Rowley is a 22-year agent who came to national prominence when she accused headquarters of removing important details from a search warrant application that was later rejected, a gaffe she said may have kept the government from learning more about Moussaoui before the attacks.

White House spokesman Ari Fleischer discounted Rowley's latest letter, saying the administration heard the same warning about attacking Afghanistan and the Taliban.

"The president takes all such warnings seriously. And he is confident that every step is being taken to protect the homeland," Fleischer told reporters in Washington. "The president believes one of the best ways to protect the homeland is to go out and prevent any attacks from taking place in the first place."
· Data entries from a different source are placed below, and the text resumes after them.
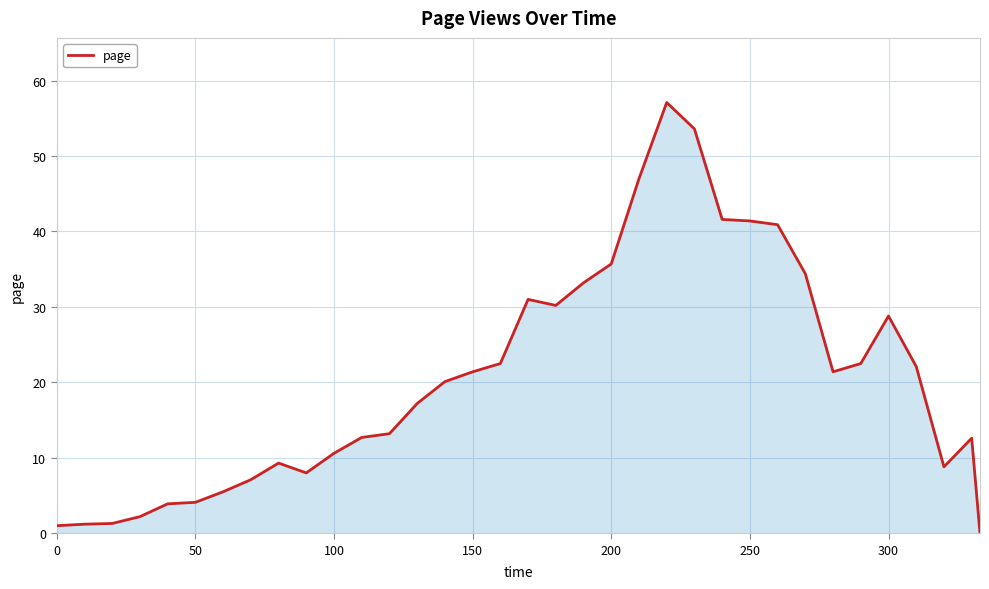

What is the difference between the maximum and minimum values?

57.1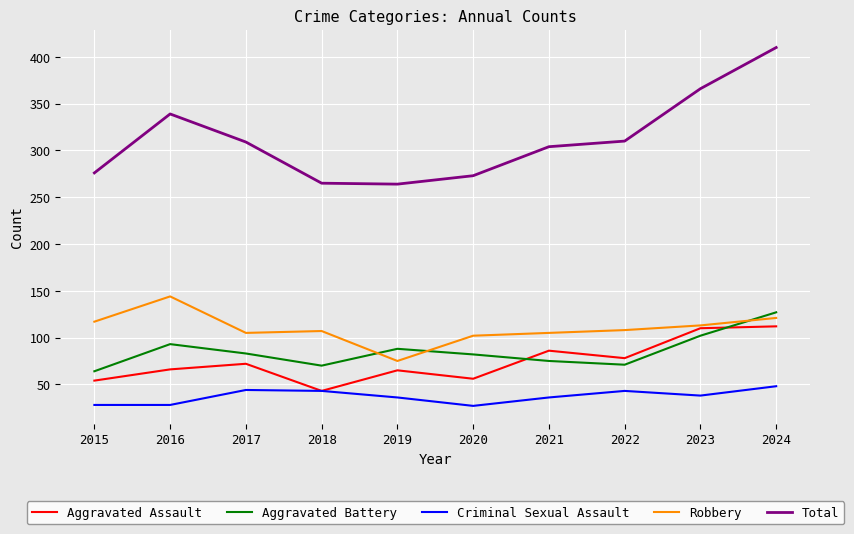

What is the difference between the maximum and minimum values in the Aggravated Battery series?

63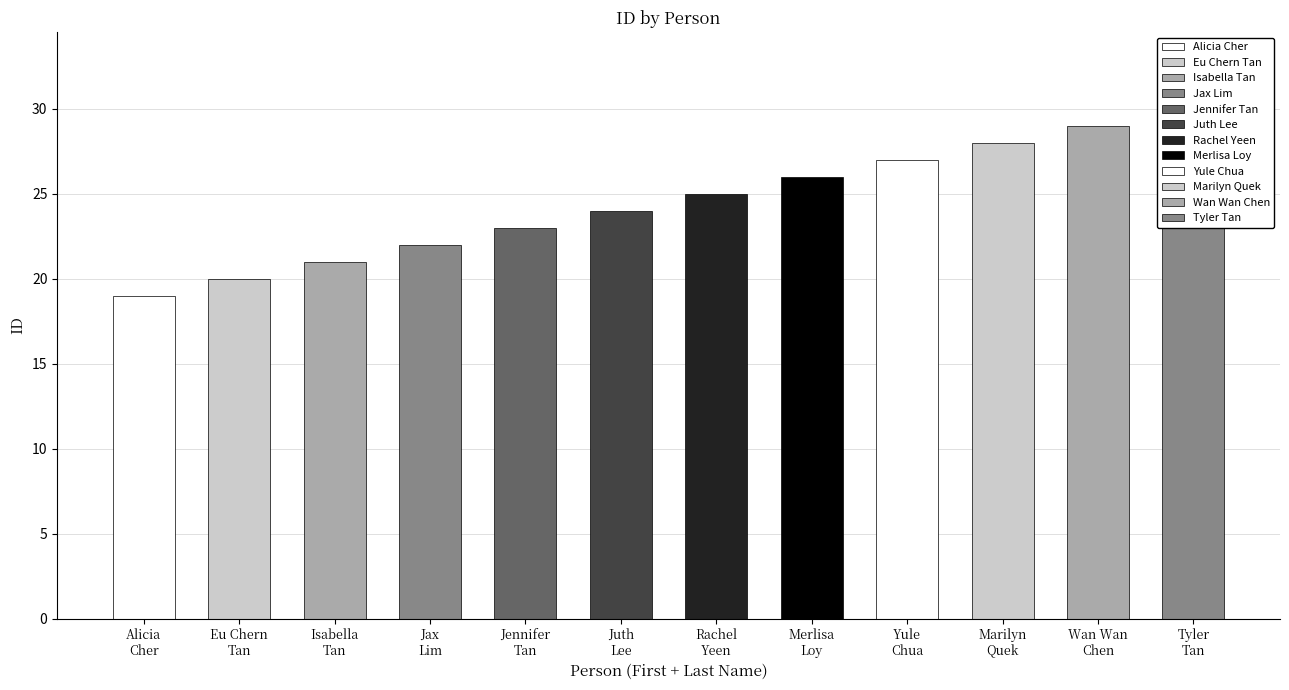

How many values are below 25?

6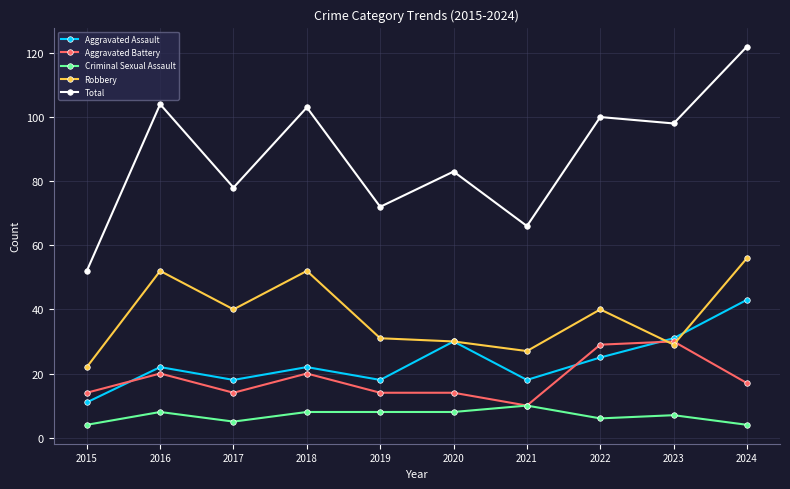

In Robbery, how many points are higher than both neighbors (excluding endpoints)?

3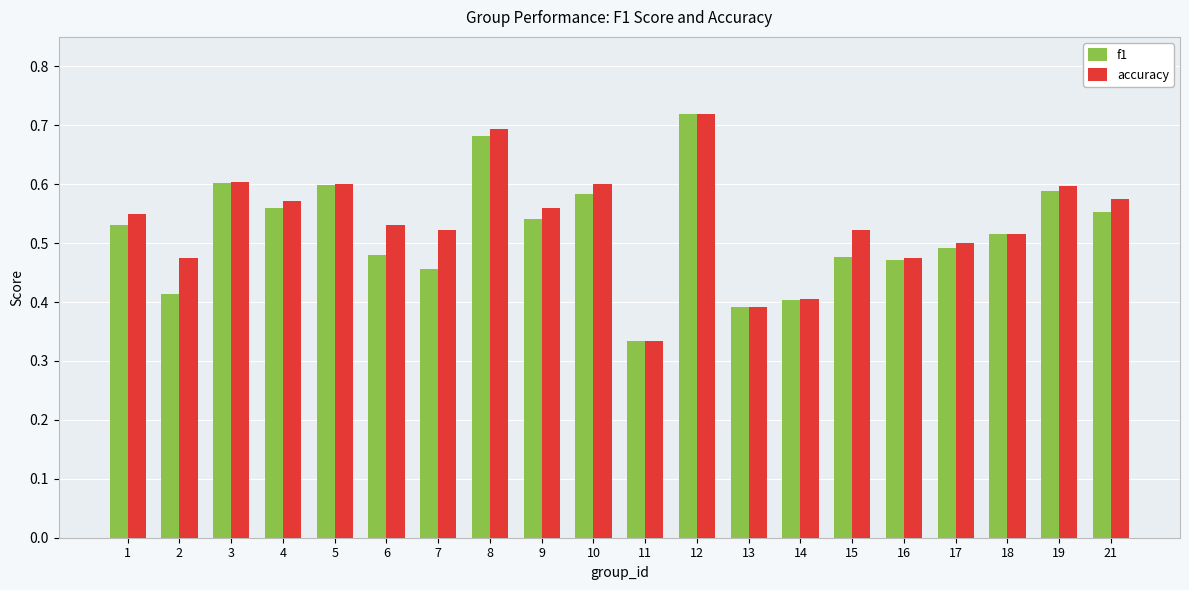

The accuracy series shows 1.2 at 12. True or false?

False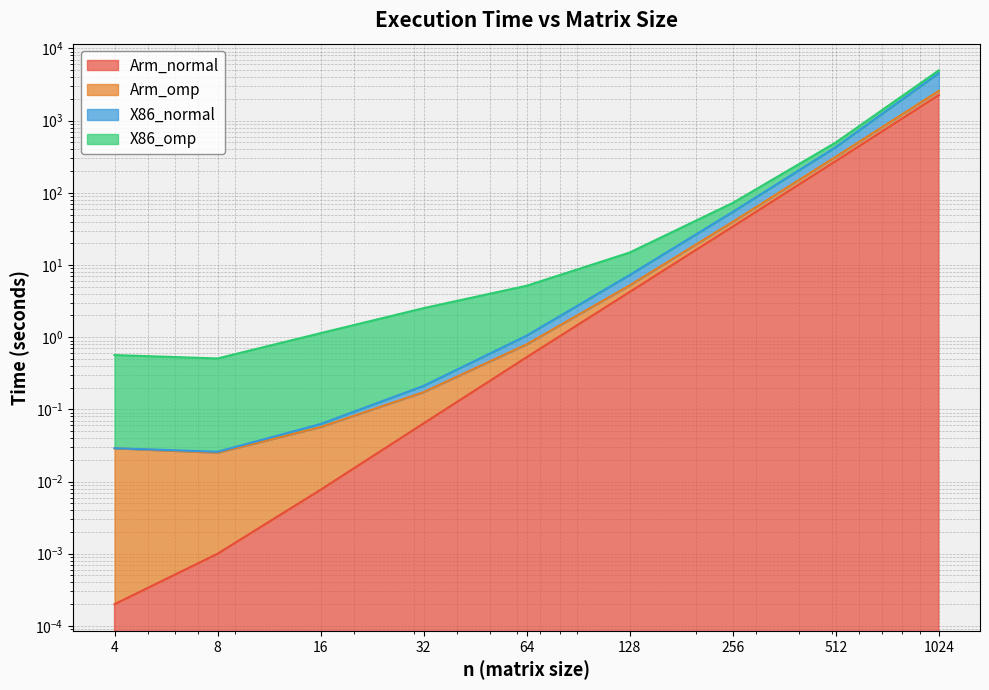

Which category has the lowest value across all series?

4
In testimony Tuesday before the Senate Judiciary Committee, Mueller said the FBI has taken several steps to improve analysis since the Sept. 11 attacks, increasing the number of counterterrorism analysts by 61 percent and creating an analytical college to provide increased training.

"We have made significant strides toward enhancing our operations," Mueller said. "While we have come a long way in the past 18 months, we have a long way yet to go."

Vermont Sen. Patrick Leahy, the ranking Democrat on the Judiciary Committee, said much of Rowley's letter was "nothing new." But he said he appreciated her speaking out.

"I would rather see too much whistleblowing than not enough," he told National Public Radio.